» **Document excerpt**:
• • • • • • •

This transparency improves the relationship between both parties: banks can tailor their offering to increase the customer’s chances of success, while companies can set targets and, by meeting them, earn the bank’s trust. Indeed, banks can also use this data to create incentives that reward customers who meet their targets ahead of schedule. Having better information about the companies in their lending and investment portfolios also helps banks manage their own transition by anticipating and minimising any risks – a vital step in preventing future financial crises.
More funding
Thanks to EU rules, Europe is leading the way in raising funds for the green transition. Today, the EU is leading the way in green bonds, helping governments raise €266 billion in 2022, more than three times the €85 billion raised in 2019. European companies, meanwhile, have more than doubled their green bond issuance since 2019. Sustainable finance is now one of the fastest-growing asset classes in Europe.
Even SMEs, which are outside the main focus of these green rules, can benefit from them: around 10% of EU SMEs have taken out sustainable loans, a figure that is likely to increase when the simplified tools being developed for them are made available to them. Whether you run a large or small company, European rules are creating new ways to finance your business. We must now increase that support, especially for SMEs, which are the backbone of the European economy.

• • • • • • •

» **Material**:
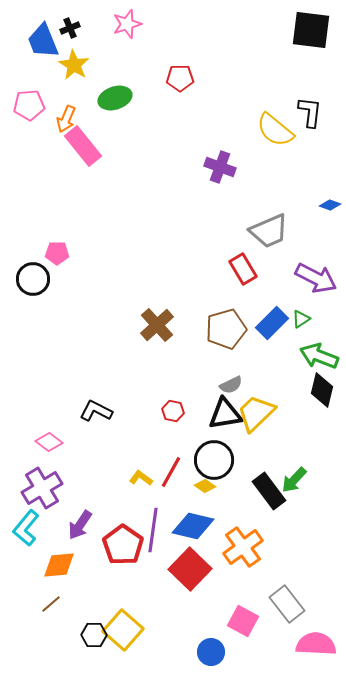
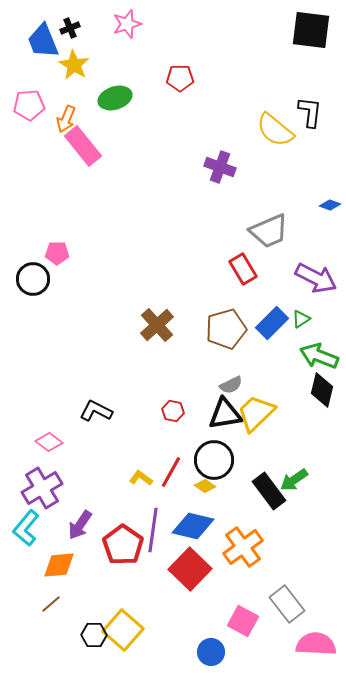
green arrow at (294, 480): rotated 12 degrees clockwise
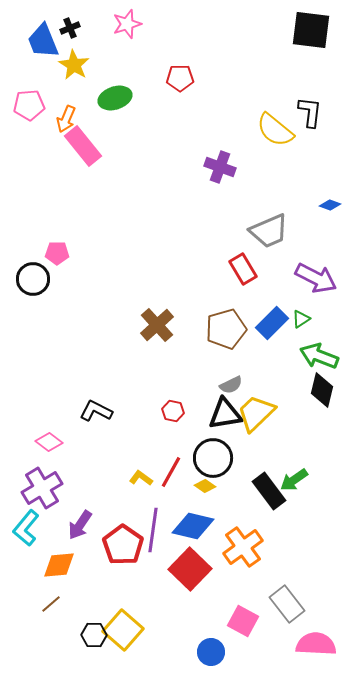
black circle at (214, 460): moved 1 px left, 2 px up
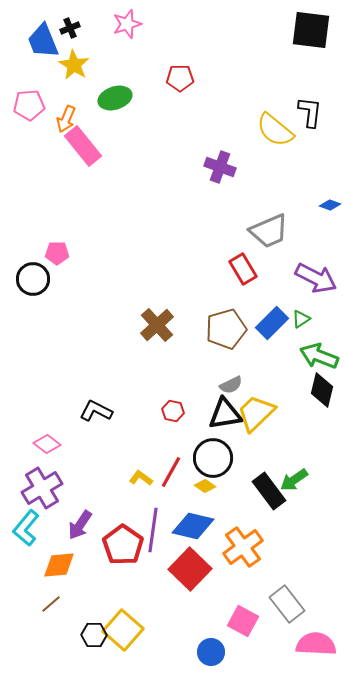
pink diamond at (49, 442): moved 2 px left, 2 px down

• • • • • • •

» **Directions**:
**1.** Return the green finance passage word for word, everything from "More funding" down to "the European economy.".
**2.** Resume the passage on EU green finance rules, picking up right after its final sentence.

» **Set of answers**:
**1.**
More funding
Thanks to EU rules, Europe is leading the way in raising funds for the green transition. Today, the EU is leading the way in green bonds, helping governments raise €266 billion in 2022, more than three times the €85 billion raised in 2019. European companies, meanwhile, have more than doubled their green bond issuance since 2019. Sustainable finance is now one of the fastest-growing asset classes in Europe.
Even SMEs, which are outside the main focus of these green rules, can benefit from them: around 10% of EU SMEs have taken out sustainable loans, a figure that is likely to increase when the simplified tools being developed for them are made available to them. Whether you run a large or small company, European rules are creating new ways to finance your business. We must now increase that support, especially for SMEs, which are the backbone of the European economy.

**2.**
We must continue working
Before the EU regulations, investors were navigating a sea of greenwashed products. This deprived them of the confidence to invest, which in turn deprived companies of funding. After six years of hard work, investors have more and more information about green stocks, funds and other products, while companies have many more ways to attract the funding they need to innovate and become more competitive.
The foundations for the sustainable finance agenda have been laid. The next European Commission must simplify the use of these rules and work with businesses, especially SMEs, to increase their use of the financing tools at their disposal.
There is a wave of green investment waiting to be unleashed into our economy if we continue to build a robust sustainable finance agenda. Let us not miss this opportunity.